Air carriers are doing what they can to maintain or increase capacity. According to Fried, approximately 120,000 passenger aircraft flights have flown freight-only since the pandemic began. At Chicago’s O’Hare International Airport some freighters from China land, unload, and take off again, returning the next day with more consumer goods. To reduce congestion and keep cargo moving quickly, more airlines are landing at secondary airports like Hartford, Conn., Pittsburgh, Pa., and Rickenbacker International outside Columbus, Ohio—so many, he said, that Rickenbacker, which caters to air cargo, had to cap the number of flights it accepts.

Moreover, labor shortages related to the pandemic and to the time-consuming, difficult task of qualifying for and receiving security credentials are causing flight cancellations and slowing cargo processing. Inbound shipments often do not move out of cargo facilities quickly, which creates congestion; one conference attendee said it has been taking seven to 14 days to get international cargo out of John F. Kennedy International Airport in New York. A lack of investment in cargo infrastructure at major airports has exacerbated those bottlenecks, Fried added, noting that hours-long lines at some airports are chasing truckers away.
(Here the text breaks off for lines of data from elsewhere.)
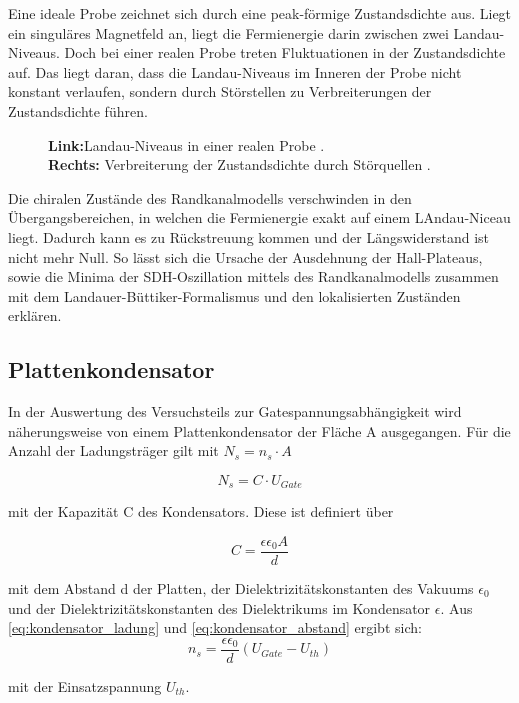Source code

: Eine ideale Probe zeichnet sich durch eine peak-förmige Zustandsdichte aus. Liegt ein singuläres Magnetfeld an, liegt die Fermienergie darin zwischen zwei Landau-Niveaus. Doch bei einer realen Probe treten Fluktuationen in der Zustandsdichte auf. Das liegt daran, dass die Landau-Niveaus im Inneren der Probe nicht konstant verlaufen, sondern durch Störstellen zu Verbreiterungen der Zustandsdichte führen.

\begin{figure}[h]
\centering
{}
\caption[Struktur von Landau-Niveaus in realer Probe]{
	\textbf{Link:}Landau-Niveaus in einer realen Probe \cite{anleitung}.\\
	\textbf{Rechts:} Verbreiterung der Zustandsdichte durch Störquellen \cite{anleitung}.}
\label{fig:fermi_landau_Anleitungsheft}
\end{figure}

Die chiralen Zustände des Randkanalmodells verschwinden in den Übergangsbereichen, in welchen die Fermienergie exakt auf einem LAndau-Niceau liegt. Dadurch kann es zu Rückstreuung kommen und der Längswiderstand ist nicht mehr Null.  
So lässt sich die Ursache der Ausdehnung der Hall-Plateaus, sowie die Minima der SDH-Oszillation mittels des Randkanalmodells zusammen mit dem Landauer-Büttiker-Formalismus und den lokalisierten Zuständen erklären.


\subsection{Plattenkondensator}

In der Auswertung des Versuchsteils zur Gatespannungsabhängigkeit wird näherungsweise von einem Plattenkondensator der Fläche A ausgegangen. Für die Anzahl der Ladungsträger gilt mit $N_s=n_s \cdot A$ 

\begin{equation}
N_s=C \cdot U_{Gate}
\label{eq:kondensator_ladung}
\end{equation}

mit der Kapazität C des Kondensators. Diese ist definiert über

\begin{equation}
C=\frac{\epsilon \epsilon_0 A}{d}
\label{eq:kondensator_abstand}
\end{equation}

mit dem Abstand d der Platten, der Dielektrizitätskonstanten des Vakuums $\epsilon_0$ und der Dielektrizitätskonstanten des Dielektrikums im Kondensator $\epsilon$. 
Aus \ref{eq:kondensator_ladung} und \ref{eq:kondensator_abstand} ergibt sich:
\begin{equation}
n_s=\frac{\epsilon \epsilon_0}{d}(U_{Gate}-U_{th})
\label{eq:kondens_lad_und_abst}
\end{equation}

mit der Einsatzspannung $U_{th}$.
As if the pandemic-related difficulties weren’t enough, in 2021 the International Civil Aviation Organization (ICAO), a United Nations agency that provides technical expertise and recommends aviation policies for member governments to adopt, eliminated a program that specified security controls for all-cargo aircraft that differed from those for passenger aircraft. Since then, the U.S. Transportation Security Administration (TSA) has required physical screening of all international cargo on freighter aircraft.

“We are getting it done,” but it’s not easy, and Fried’s group as well as other forwarders’ organizations, integrated carriers, airlines, and shippers have been meeting with TSA on ways to expedite screening. One success: TSA is allowing approved third-party K-9 handlers to use dogs to screen for explosives and other contraband. That’s proving helpful, Fried said, but there likely aren’t enough approved, trained dogs and handlers to fully meet screening needs now or in the future. Less successful was TSA’s proposal for “secure packing facilities” that would exempt e-commerce companies that met very stringent security standards from some of the screening requirements. According to Fried, the “bar was set so high” that only one company is trying to implement the standards.